● **EXERCISE PROMPT**: Take every line from the entries below that includes the word "Новочеркасске" and copy it.

● **RECORDS PROVIDED**:
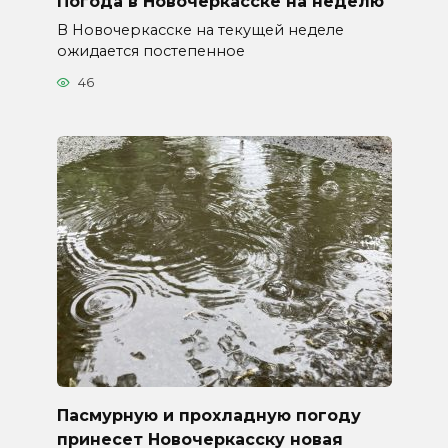
Погода в Новочеркасске на неделю
В Новочеркасске на текущей неделе
ожидается постепенное
46
Пасмурную и прохладную погоду
принесет Новочеркасску новая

● **EXERCISE RESULT**:
Погода в Новочеркасске на неделю
В Новочеркасске на текущей неделе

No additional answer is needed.